Your task >> Update the records below by changing every instance of "series" to "data series" and leaving everything else as it is.

Data for this exercise >>
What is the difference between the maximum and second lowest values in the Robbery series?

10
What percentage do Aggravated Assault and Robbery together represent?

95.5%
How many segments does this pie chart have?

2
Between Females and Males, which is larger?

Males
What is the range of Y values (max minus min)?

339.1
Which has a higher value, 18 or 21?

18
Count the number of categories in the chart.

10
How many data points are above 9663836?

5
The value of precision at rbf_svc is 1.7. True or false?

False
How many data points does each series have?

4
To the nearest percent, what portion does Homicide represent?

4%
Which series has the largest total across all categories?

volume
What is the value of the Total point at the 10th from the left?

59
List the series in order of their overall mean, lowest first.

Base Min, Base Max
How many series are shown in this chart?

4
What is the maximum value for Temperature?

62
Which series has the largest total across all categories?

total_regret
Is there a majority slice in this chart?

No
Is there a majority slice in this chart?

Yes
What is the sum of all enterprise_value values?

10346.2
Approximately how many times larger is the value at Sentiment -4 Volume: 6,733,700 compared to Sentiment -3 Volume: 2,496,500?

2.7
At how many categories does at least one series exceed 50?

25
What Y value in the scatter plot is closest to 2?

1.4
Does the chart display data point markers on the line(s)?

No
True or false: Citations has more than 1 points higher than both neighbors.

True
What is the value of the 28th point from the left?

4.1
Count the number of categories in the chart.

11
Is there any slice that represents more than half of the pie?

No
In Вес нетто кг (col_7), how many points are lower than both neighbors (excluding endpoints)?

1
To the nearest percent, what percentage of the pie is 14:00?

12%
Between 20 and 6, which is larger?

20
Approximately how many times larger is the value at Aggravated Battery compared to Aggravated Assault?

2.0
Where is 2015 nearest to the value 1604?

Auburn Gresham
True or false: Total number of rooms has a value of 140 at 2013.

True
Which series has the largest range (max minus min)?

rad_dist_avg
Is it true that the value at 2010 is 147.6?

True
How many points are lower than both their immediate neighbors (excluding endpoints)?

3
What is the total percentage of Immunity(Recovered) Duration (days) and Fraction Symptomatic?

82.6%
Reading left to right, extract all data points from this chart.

Exercise answer >>
What is the difference between the maximum and second lowest values in the Robbery data series?

10
What percentage do Aggravated Assault and Robbery together represent?

95.5%
How many segments does this pie chart have?

2
Between Females and Males, which is larger?

Males
What is the range of Y values (max minus min)?

339.1
Which has a higher value, 18 or 21?

18
Count the number of categories in the chart.

10
How many data points are above 9663836?

5
The value of precision at rbf_svc is 1.7. True or false?

False
How many data points does each data series have?

4
To the nearest percent, what portion does Homicide represent?

4%
Which data series has the largest total across all categories?

volume
What is the value of the Total point at the 10th from the left?

59
List the data series in order of their overall mean, lowest first.

Base Min, Base Max
How many data series are shown in this chart?

4
What is the maximum value for Temperature?

62
Which data series has the largest total across all categories?

total_regret
Is there a majority slice in this chart?

No
Is there a majority slice in this chart?

Yes
What is the sum of all enterprise_value values?

10346.2
Approximately how many times larger is the value at Sentiment -4 Volume: 6,733,700 compared to Sentiment -3 Volume: 2,496,500?

2.7
At how many categories does at least one data series exceed 50?

25
What Y value in the scatter plot is closest to 2?

1.4
Does the chart display data point markers on the line(s)?

No
True or false: Citations has more than 1 points higher than both neighbors.

True
What is the value of the 28th point from the left?

4.1
Count the number of categories in the chart.

11
Is there any slice that represents more than half of the pie?

No
In Вес нетто кг (col_7), how many points are lower than both neighbors (excluding endpoints)?

1
To the nearest percent, what percentage of the pie is 14:00?

12%
Between 20 and 6, which is larger?

20
Approximately how many times larger is the value at Aggravated Battery compared to Aggravated Assault?

2.0
Where is 2015 nearest to the value 1604?

Auburn Gresham
True or false: Total number of rooms has a value of 140 at 2013.

True
Which data series has the largest range (max minus min)?

rad_dist_avg
Is it true that the value at 2010 is 147.6?

True
How many points are lower than both their immediate neighbors (excluding endpoints)?

3
What is the total percentage of Immunity(Recovered) Duration (days) and Fraction Symptomatic?

82.6%
Reading left to right, extract all data points from this chart.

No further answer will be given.